Концентрация человеческих масс в растущих городах породила потребность во множестве нетрадиционных типов зданий для их обслуживания. До начала промышленной революции типологическая структура зодчества относилась к его устойчиво консервативным ос
новам. XIX в. начал ее невиданное расширение. При этом многочисленность горожан определила напряженность работы зданий новых типов и интенсивность их наполнения (как, например, крытых рынков, универсальных магазинов, зданий ярмарок и выставок, железнодорожных вокзалов, крупных офисов, спортивных сооружений). Для них были нужны обширные внутренние пространства, требующие качественно новых конструктивных решений*. Возникла и необходимость в рациональной пространственной организации систем функциональных процессов, их расчленения и взаимодействия. Последняя также могла стать полем приложения опыта организации производства.

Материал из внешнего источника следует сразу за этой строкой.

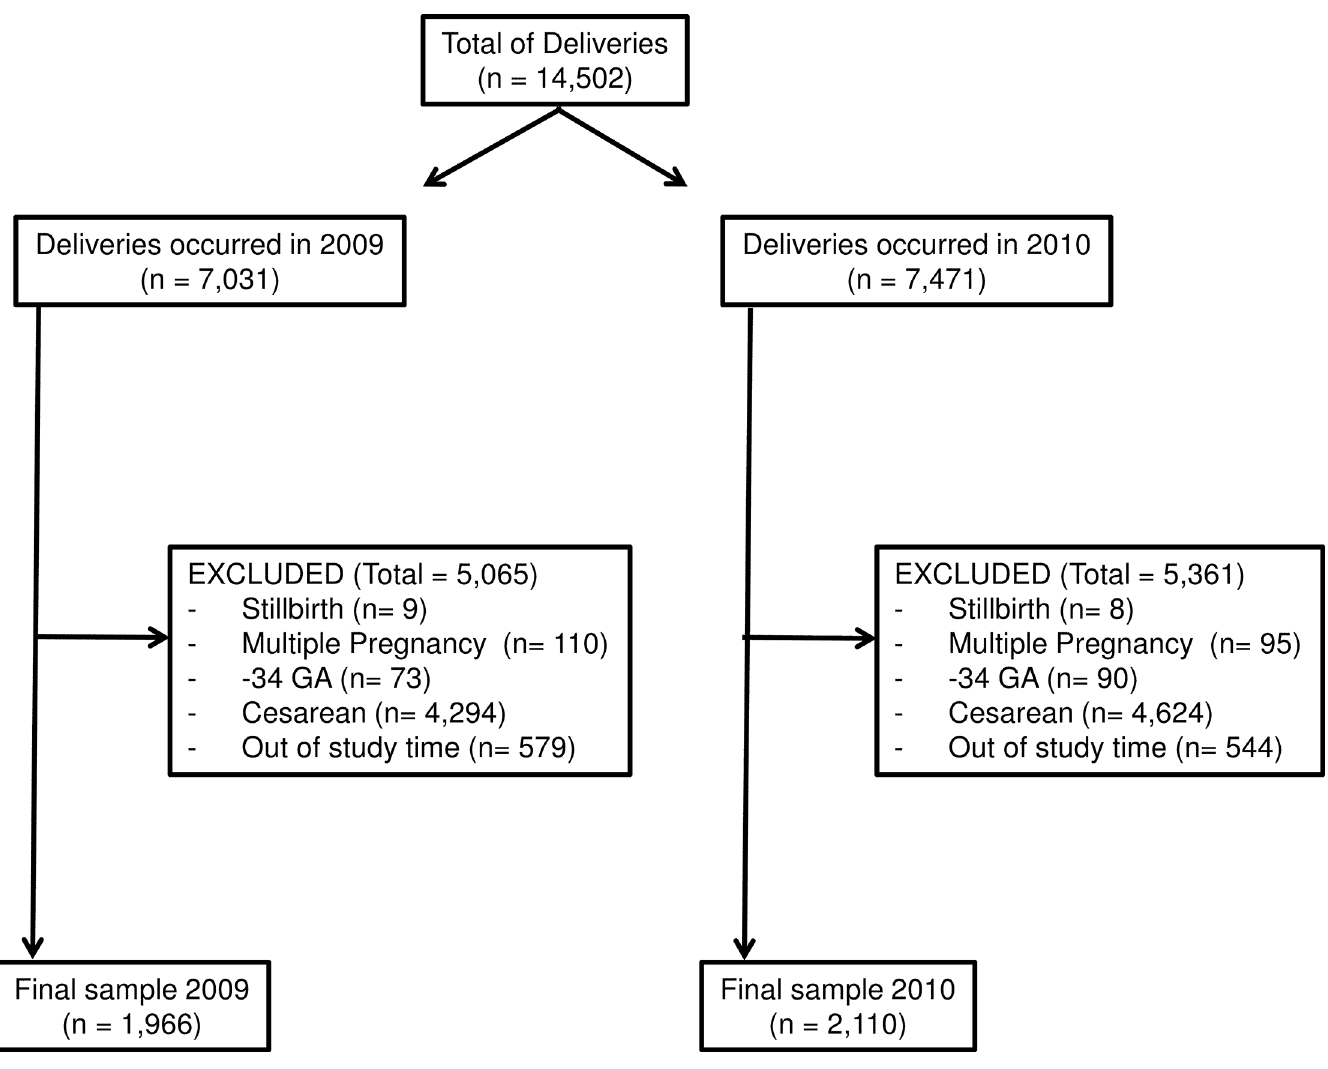
Fig 1. Flow diagram of selection of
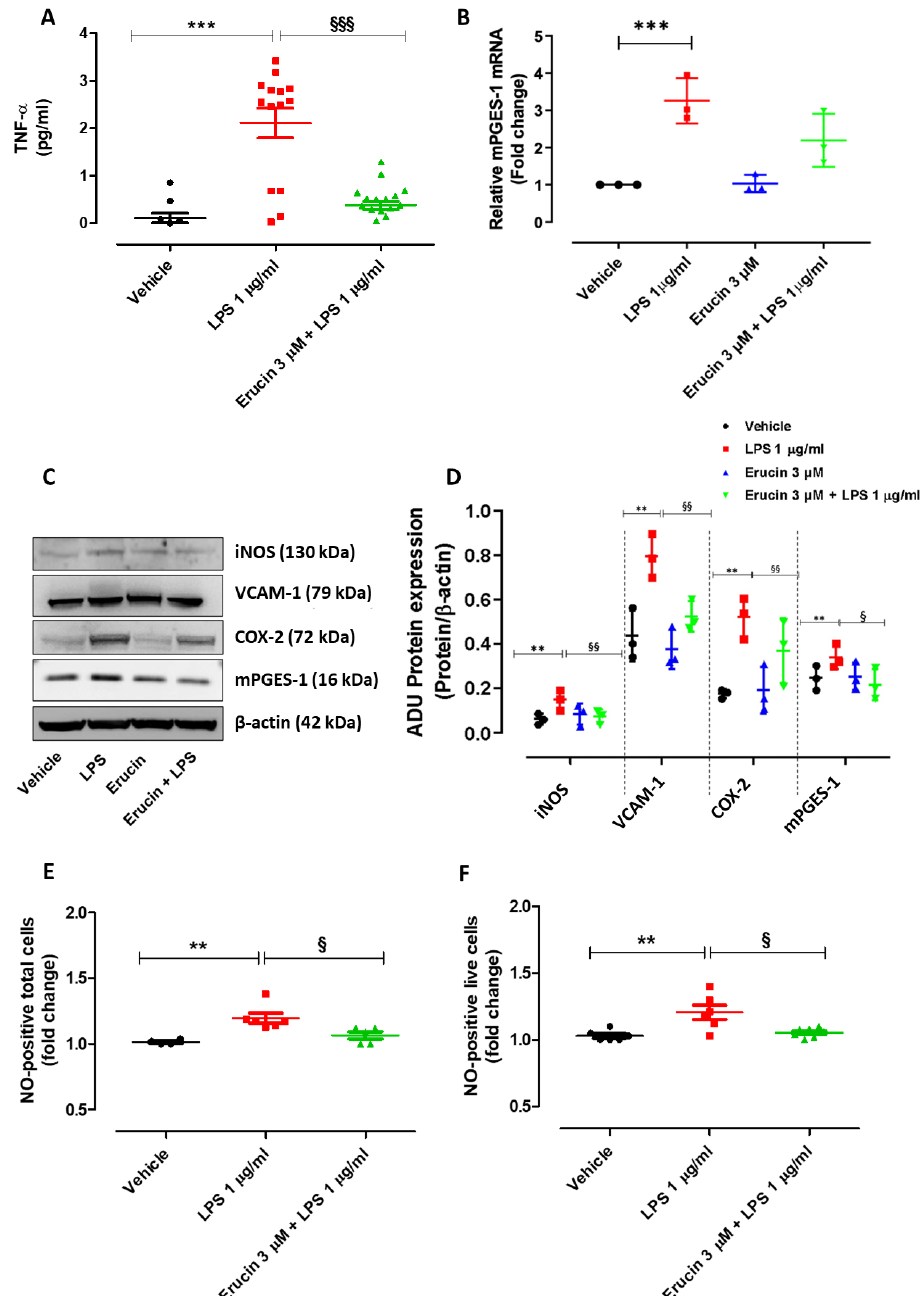
Figure 6. Preventive effects of erucin against inflammatory markers upregulation. TNF- α production ( A ) in HUVECs treated with erucin (3 µ M) or vehicle (0.03% DMSO) for 1 h, and then with LPS 1 µ g/mL co-incubated for 24 h. Graph shows the levels of TNF- α (pg/mL) measured in cell super- natants. Results are shown as mean ± SEM. ( B ) mPGES-1 gene expression evaluated by RT-PCR. ( C ) Western blot analysis of VCAM-1 and inflammatory markers: iNOS, COX-2 and mPGES-1. Each lane contains 50 µ g of total proteins obtained from endothelial cells pre-treated with erucin (3 µ M, 1 h) and then exposed to LPS (1 µ g/mL, 24 h). ( D ) The graph represents the quantification of the optical density of each protein of interest with respect to its β -actin. Results are shown as mean ± SD (n = 33). Graph ( E ) shows the change in NO-positive total cells (live and dead), while ( F ) shows the change in NO-positive live cells treated with erucin (3 µ M) or vehicle (0.03% DMSO) for 1 h, and then with LPS 1 µ g/mL co-incubated for 24 h. Results are shown as mean ± SEM. * indicates significant difference vs. vehicle (** p < 0.01; *** p < 0.001), and § indicates significant difference vs. LPS 1 µ g/mL (§ p <0.05; §§ p < 0.01; §§§ p <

Техника вторглась и в частную жизнь, обеспечивая новый уровень комфортности жилищ — этот процесс стал особенно активным в 1860-е гг. Технизация быта не ограничивалась внедрением новых устройств — водопровода, канализации, центрального отопления, газовых плит, холодильников. Используя методы организации производства, американка Кетрин Бичер совершенствовала устройство кухни (1869). Она определила ее основные рабочие центры и их рациональное расположение, сводя к минимуму пространство и необходимые движения хозяйки. Тем самым была заложена основа методов рациональной организации компактного жилища. Разработанная американским инженером Ф.У. Тейлором на рубеже XIX и XX вв. система организации труда и управления производством, основанная на расчленении процесса на операции и их рациональной последовательности в пространстве и во времени, открывала возможность практического приложения технократических процедур к формированию архитектурных объектов.
Перспектива наиболее принципиальных изменений заключалась, однако, в прямом перенесении индустриальных методов на строительство. Машинное производство становилось эффективным, когда создавало крупными тиражами унифицированные стандартные элементы, из которых затем собирались объекты. Подобный принцип образования объекта — на основе повторения обезличенных и равноценных взаимозаменяемых элементов — был несовместим с классическими концепциями архитектурной композиции, основанными на органической целостности систем и иерархическом соподчинении их индивидуализированных частей. Но в городах «промышленного века» уже появлялись типы здании, структуре которых соответствовали именно повторность стандартных, модульных величин и равноценность несоподчиненных частей — доходные дома, образованные множеством независимых жилищ, офисы, гостиницы, формируемые из стандартных ячеек, многие типы производственных построек.
Только угроза сорвать первую Всемирную выставку 1851 г. в Лондоне из-за нехватки времени для строительства экспозиционного здания побудила устроителей принять казавшуюся парадоксальной идею садовника Пекстона — смонтировать «Хрустальный дворец» из крупных стандартных элементов, которые заготавливались на заводах. Антимонументальность прозрачного, сверкающего на солнце металлостеклянного здания увиделась Н.Г. Чернышевскому как образ города утопического будущего. Но главная новация — использование индустриальной техники и промышленного менеджмента для крупномасштабной стройки — не была осознана современниками. А между тем она открывала возможность решать проблемы, связанные с новым принципиально важным тогда явлением — формированием массового общества. Время осознания этих проблем — даже в плоскости утопической — еще не наступило.